PROVIDED INFORMATION ::
● ● ● ● ●

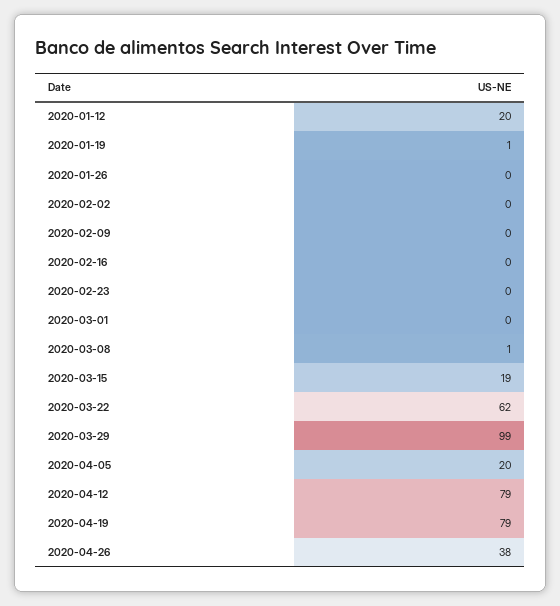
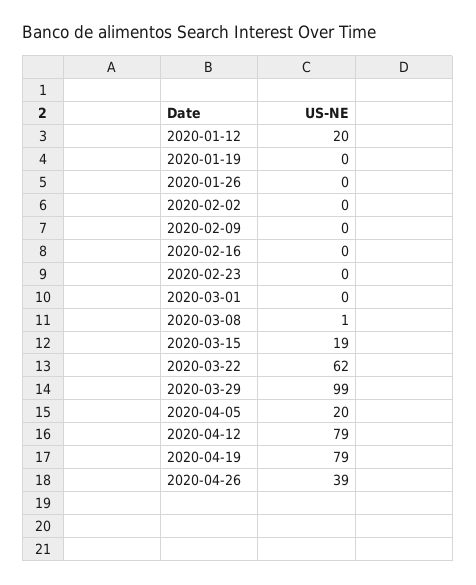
  {
    "2020-01-12": 20,
-   "2020-01-19": 1,
+   "2020-01-19": 0,
    "2020-01-26": 0,
    "2020-02-02": 0,
    "2020-02-09": 0,
    "2020-02-16": 0,
    "2020-02-23": 0,
    "2020-03-01": 0,
    "2020-03-08": 1,
    "2020-03-15": 19,
    "2020-03-22": 62,
    "2020-03-29": 99,
    "2020-04-05": 20,
    "2020-04-12": 79,
    "2020-04-19": 79,
-   "2020-04-26": 38
+   "2020-04-26": 39
  }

● ● ● ● ●

With the pictures removed, output the listing above exactly.

TASK RESULT ::
  {
    "2020-01-12": 20,
-   "2020-01-19": 1,
+   "2020-01-19": 0,
    "2020-01-26": 0,
    "2020-02-02": 0,
    "2020-02-09": 0,
    "2020-02-16": 0,
    "2020-02-23": 0,
    "2020-03-01": 0,
    "2020-03-08": 1,
    "2020-03-15": 19,
    "2020-03-22": 62,
    "2020-03-29": 99,
    "2020-04-05": 20,
    "2020-04-12": 79,
    "2020-04-19": 79,
-   "2020-04-26": 38
+   "2020-04-26": 39
  }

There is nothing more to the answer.